ECLI:NL:CBB:2019:682
College van Beroep voor het bedrijfsleven
- Proceskostenveroordeling
- Rechtspraak.nl
Beroep tegen fosfaatrechtstelsel en proceskostenveroordeling in bestuursrechtelijke context
In deze zaak heeft de Maatschap [naam 1] beroep ingesteld tegen een besluit van de minister van Landbouw, Natuur en Voedselkwaliteit, waarbij het fosfaatrecht van appellante is vastgesteld. Het primaire besluit, dat op 3 januari 2018 is genomen, is gewijzigd op 21 juni 2018 en betreft de vaststelling van het fosfaatrecht op basis van de Meststoffenwet. Appellante heeft bezwaar gemaakt tegen het bestreden besluit van 6 september 2018, waarin het bezwaar ongegrond werd verklaard. De zitting vond plaats op 28 oktober 2019, waar appellante werd vertegenwoordigd door haar gemachtigde en enkele maten. De minister heeft in zijn verweerschrift de argumenten van appellante bestreden, met de stelling dat het fosfaatrechtenstelsel niet in strijd is met het recht op eigendom zoals neergelegd in het Eerste Protocol bij het Verdrag tot bescherming van de rechten van de mens.

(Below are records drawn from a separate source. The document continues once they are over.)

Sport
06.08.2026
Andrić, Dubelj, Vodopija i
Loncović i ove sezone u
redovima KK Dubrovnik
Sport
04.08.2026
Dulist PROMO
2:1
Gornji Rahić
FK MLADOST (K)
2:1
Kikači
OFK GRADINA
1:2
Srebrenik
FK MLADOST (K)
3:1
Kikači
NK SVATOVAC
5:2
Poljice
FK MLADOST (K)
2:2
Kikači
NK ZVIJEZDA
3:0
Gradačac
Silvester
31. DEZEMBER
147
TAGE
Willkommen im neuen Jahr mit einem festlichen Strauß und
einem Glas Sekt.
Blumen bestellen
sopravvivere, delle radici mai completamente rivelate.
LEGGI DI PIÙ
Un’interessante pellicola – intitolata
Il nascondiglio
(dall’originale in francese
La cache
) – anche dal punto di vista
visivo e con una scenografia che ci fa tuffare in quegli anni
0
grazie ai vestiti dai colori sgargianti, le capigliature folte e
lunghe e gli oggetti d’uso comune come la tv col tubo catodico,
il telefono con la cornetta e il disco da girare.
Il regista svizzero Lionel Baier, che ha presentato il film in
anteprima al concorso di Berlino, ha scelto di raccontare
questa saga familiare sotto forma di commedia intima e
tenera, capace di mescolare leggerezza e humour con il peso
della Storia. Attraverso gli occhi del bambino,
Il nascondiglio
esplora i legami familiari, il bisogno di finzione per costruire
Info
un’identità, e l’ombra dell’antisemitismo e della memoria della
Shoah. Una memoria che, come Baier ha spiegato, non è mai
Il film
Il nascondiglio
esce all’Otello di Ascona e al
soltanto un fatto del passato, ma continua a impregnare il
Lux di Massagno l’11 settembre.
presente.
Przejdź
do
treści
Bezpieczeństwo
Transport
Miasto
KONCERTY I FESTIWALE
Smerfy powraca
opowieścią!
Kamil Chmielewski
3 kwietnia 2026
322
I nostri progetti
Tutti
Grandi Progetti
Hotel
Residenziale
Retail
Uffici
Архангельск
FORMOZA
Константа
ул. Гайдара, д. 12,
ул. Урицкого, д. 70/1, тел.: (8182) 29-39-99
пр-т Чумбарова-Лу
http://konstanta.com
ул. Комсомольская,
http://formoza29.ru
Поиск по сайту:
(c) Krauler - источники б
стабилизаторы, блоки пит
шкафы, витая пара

De rechtbank heeft overwogen dat het fosfaatrechtenstelsel niet leidt tot een individuele en buitensporige last voor appellante. De investeringen die appellante heeft gedaan voor de aankoop van een nieuwe locatie zijn gedaan in een periode waarin het fosfaatrechtenstelsel al kenbaar was. Het College heeft geoordeeld dat de belangen van het fosfaatrechtenstelsel, dat gericht is op milieu- en volksgezondheidsbescherming, zwaarder wegen dan de belangen van appellante. Het beroep is ongegrond verklaard, maar het College heeft wel bepaald dat het griffierecht aan appellante wordt vergoed en dat verweerder in de proceskosten wordt veroordeeld.
De uitspraak is gedaan door mr. T.L. Fernig-Rocour, met mr. L.N. Nijhuis als griffier, en is openbaar uitgesproken op 17 december 2019.